■ **PROBLEMS TO WORK ON**
A. In the text about Evan Golden, what TV show does he currently host?
B. According to the text about Evan Golden, why did the producers of VideoFame decide to increase the show's budget? Answer in one to three sentences.

■ **TEXT EXCERPT**
Evan Golden is a TV personality, actor and producer based in South Florida. He has appeared on a number of television shows. He is currently the Host of the TV Show Eye on South Florida, a news magazine style television program and is the recipient of the South Florida Young Leader in Philanthropy Award. His credits include appearances on The Mandy Moore Show, South Beach, and Psychic Detectives.

Evan Golden lives in Coral Springs, Florida and came upon his entertainment career in a moment of serendipity. While accompanying his sister to an MTV audition, Evan was spotted by the show's producers and asked to audition for a special with Carmen Electra. Evan got that part and was asked to appear as a guest on other programs like "Trigger Happy TV", "The Mandy Moore Show" and "Wanna Come In?" on MTV.

Evan has also worked as a model appearing in national campaigns for Disney World, Aqua-Leisure, Full Armor, EPIC, Sacino's and has recently been named Universal Studios Orlando spokes model, where he led the Electricity, Twister, Grad Bash and CityWalk campaigns.

He has appeared as an actor in national television advertisements for Ovaltine, for the Walt Disney Wilderness Lodge, Bowman's Online Sports, Orange, E! and The Travel Channel.

His first jobs as an entertainment reporter were for Orlando Live and then as a pilot for VideoFame. The producers of VideoFame were so impressed with the show's pilot, they decided to increase the budget. Evan Golden is most recognized for his lead role in the highly publicized reality show titled, Ivana Young Man, hosted by Ivana Trump. Seen on the Oxygen Network and W Network in Canada.

He has also been the host for the first 2 episodes of Shut Up and Model, a reality TV series, which is syndicated throughout the world and produced by One Model Place. Golden also runs his own weekly podcast, Talk Golden to Me", on entertainment and pop culture topics. Launched on May 23, 2019, notable guests in the podcast have included Miss Florida USA Brittany Oldehoff, former NFL player Fred Taylor and Senator Joseph Abruzzo.

■ **DATASET CONTENT**
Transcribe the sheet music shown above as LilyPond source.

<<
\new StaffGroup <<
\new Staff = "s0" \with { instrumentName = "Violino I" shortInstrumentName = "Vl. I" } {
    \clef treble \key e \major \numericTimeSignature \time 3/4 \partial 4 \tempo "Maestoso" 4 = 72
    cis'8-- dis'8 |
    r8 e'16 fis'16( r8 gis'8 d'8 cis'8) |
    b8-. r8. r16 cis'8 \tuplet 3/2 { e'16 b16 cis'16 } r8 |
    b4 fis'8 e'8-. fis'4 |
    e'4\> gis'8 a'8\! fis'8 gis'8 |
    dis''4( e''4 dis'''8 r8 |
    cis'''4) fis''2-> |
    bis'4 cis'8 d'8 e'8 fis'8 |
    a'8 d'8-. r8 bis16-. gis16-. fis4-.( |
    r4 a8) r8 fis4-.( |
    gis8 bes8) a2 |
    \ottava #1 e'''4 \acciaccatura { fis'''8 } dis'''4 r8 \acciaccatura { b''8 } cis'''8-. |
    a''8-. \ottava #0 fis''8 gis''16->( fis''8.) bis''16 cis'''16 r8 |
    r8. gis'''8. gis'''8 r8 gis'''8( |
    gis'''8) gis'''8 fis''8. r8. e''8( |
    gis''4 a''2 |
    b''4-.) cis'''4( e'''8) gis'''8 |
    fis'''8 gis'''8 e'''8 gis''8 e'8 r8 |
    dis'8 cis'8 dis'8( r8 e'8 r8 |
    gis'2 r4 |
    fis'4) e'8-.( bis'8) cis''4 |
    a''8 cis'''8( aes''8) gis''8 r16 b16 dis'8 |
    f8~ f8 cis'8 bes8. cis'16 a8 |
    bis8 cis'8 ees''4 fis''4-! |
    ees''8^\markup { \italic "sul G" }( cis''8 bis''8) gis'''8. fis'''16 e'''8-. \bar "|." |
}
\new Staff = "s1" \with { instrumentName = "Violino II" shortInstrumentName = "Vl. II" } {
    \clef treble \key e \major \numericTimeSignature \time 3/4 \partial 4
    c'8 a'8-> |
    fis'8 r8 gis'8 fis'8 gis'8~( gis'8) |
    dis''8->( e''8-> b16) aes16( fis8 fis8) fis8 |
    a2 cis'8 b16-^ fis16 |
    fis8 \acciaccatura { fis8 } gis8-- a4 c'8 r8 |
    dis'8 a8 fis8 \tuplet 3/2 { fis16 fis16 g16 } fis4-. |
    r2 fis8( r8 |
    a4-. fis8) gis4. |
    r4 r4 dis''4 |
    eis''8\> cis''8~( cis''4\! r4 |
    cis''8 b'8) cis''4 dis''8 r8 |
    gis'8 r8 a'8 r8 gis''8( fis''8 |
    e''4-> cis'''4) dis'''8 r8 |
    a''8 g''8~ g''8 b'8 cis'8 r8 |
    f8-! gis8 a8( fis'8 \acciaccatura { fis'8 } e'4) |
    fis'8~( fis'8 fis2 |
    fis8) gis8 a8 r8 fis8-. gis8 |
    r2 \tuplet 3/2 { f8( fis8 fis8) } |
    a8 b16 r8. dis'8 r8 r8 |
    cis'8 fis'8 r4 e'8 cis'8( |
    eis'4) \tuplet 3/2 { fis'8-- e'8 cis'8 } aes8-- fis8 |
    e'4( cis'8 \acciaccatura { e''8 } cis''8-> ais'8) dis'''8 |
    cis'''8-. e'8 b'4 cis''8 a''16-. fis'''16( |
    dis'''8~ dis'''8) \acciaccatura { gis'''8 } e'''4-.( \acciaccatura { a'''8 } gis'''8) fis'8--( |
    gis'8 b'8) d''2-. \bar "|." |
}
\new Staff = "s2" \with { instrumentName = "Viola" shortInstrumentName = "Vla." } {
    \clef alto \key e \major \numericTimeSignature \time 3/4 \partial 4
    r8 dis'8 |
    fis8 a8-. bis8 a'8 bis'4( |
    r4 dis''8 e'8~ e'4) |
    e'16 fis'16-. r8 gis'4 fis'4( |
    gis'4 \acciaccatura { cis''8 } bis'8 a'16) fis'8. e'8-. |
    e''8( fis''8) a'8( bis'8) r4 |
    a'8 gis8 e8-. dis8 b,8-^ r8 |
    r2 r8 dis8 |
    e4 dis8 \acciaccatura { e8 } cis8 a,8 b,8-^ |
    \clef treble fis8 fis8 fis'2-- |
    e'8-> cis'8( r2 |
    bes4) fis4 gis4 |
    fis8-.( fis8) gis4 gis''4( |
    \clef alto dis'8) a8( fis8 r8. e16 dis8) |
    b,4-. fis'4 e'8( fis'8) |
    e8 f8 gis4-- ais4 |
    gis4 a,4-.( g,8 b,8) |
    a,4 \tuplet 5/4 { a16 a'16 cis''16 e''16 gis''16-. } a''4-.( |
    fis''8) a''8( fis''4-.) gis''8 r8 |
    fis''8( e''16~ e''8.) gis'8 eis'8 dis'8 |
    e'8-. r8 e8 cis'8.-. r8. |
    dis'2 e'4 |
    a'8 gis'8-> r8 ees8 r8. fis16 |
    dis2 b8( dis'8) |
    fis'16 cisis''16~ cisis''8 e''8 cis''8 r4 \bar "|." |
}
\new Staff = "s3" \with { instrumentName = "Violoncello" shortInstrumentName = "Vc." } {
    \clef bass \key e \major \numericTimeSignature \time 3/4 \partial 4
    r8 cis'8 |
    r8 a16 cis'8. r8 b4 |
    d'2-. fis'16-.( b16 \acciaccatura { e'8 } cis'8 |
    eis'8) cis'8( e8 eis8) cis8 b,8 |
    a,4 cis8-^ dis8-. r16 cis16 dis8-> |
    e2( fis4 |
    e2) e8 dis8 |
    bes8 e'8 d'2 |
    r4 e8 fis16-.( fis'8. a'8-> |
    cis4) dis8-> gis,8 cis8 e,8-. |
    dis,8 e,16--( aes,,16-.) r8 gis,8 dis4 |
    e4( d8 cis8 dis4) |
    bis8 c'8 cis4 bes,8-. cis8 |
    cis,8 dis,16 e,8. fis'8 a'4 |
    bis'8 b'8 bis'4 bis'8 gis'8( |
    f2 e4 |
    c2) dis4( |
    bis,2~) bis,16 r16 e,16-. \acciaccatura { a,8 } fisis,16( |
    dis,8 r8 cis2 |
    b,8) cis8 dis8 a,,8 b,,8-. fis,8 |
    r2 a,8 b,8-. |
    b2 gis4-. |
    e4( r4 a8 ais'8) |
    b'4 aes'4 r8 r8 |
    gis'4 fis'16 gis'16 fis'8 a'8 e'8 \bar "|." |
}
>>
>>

■ **SOLUTIONS IN ORDER**
A. He hosts Eye on South Florida, a news magazine style television program.

B. The producers were so impressed with the show's pilot, for which Evan Golden worked as an entertainment reporter, that they decided to increase the budget.